Bagikan:

JAKARTA - Eks Dirut PT Pertamina (Persero) Karen Agustiawan menyatakan ada tanda tangan Dahlan Iskan yang merupakan Menteri BUMN periode 2011-2014 saat proses pengadaan liquefied natural gas (LNG) oleh PT Pertamina (Persero).

Hal ini disampaikan Karen setelah resmi ditetapkan sebagai tersangka dugaan korupsi pengadaan LNG oleh PT Pertamina (Persero). Katanya, Dahlan Iskan bahkan menjadi penanggungjawab proses tersebut sesuai Inpres Nomor 14 Tahun 2014.

“Itu jelas banget (ada disposisi tanda tangannya Dahlan Iskan, red). Tolong nanti ditanyakan ke Pertamina, di situ ada jelas bahwa ada targetnya,” kata Karen kepada wartawan di gedung Merah Putih KPK, Kuningan Persada, Jakarta Selatan, Selasa, 19 September.

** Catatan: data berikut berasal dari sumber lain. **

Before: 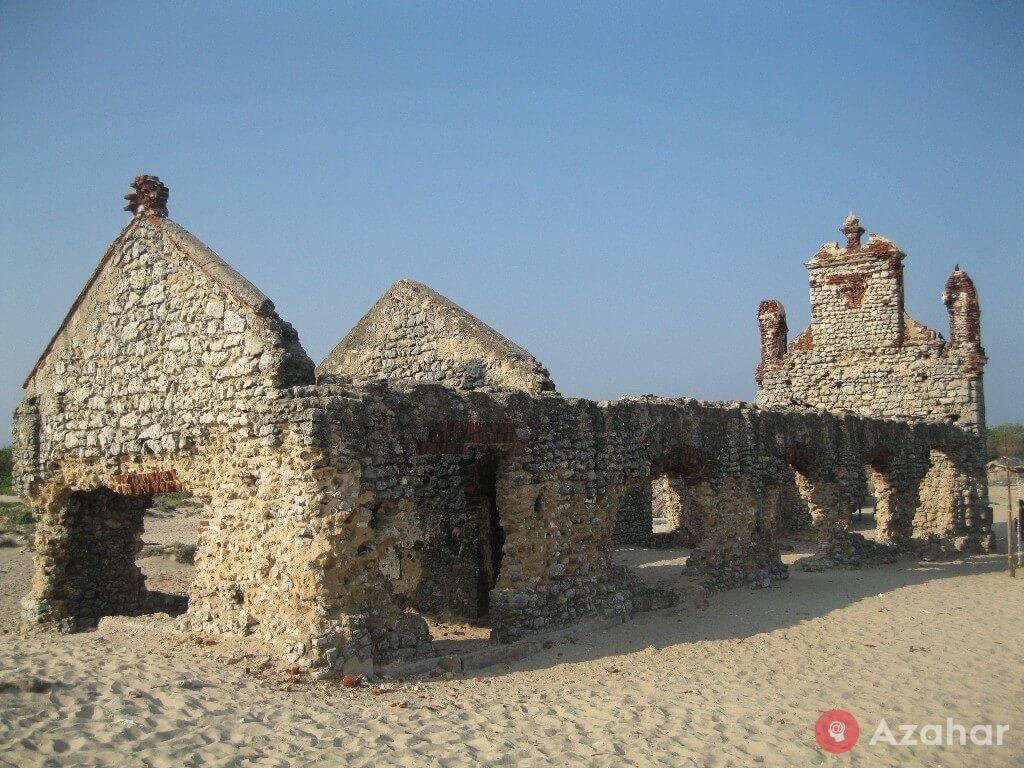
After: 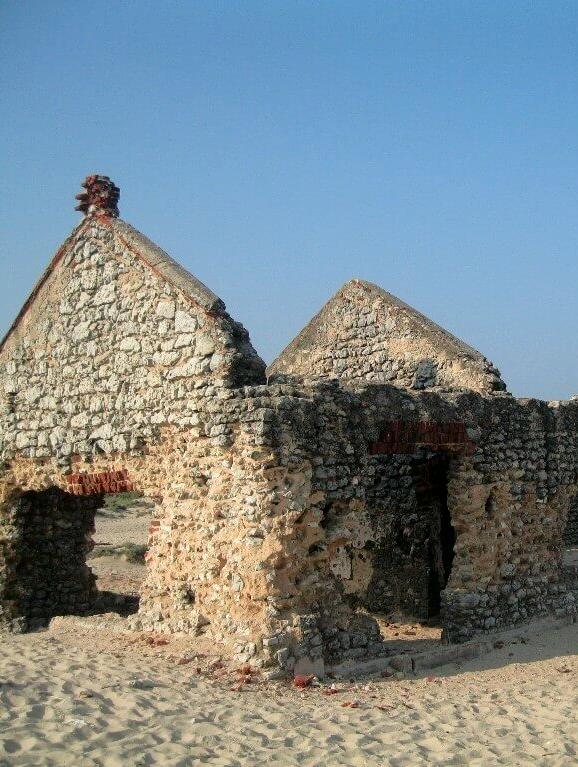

Karen mengatakan dirinya sudah menjalankan pengadaan secara sesuai. “Yang namanya instruksi presiden itu adalah perintah jabatan, harus dilaksanakan,” tegasnya.

Bahkan, dirinya juga mengklaim dugaan komisi antirasuah yang menyebut dirinya bermain sendiri dalam proses pengadaan tidak tepat. Sebab, konsultasi dan pendalaman sudah dilakukan hingga akhirnya diambil keputusan akhir.

“Disetujui oleh seluruh direksi secara kolektif kolegial, secara sah, karena ingin melanjutkan apa yang tertuang di dalam proyek strategis nasional,” ujar Karen.

Kondisi ini membuat Karen merasa dikorbankan. Tapi, ia tak mau banyak bicara soal dugaan ini.

“Saya tidak mau komen (dikorbankan siapa, red),” katanya singkat.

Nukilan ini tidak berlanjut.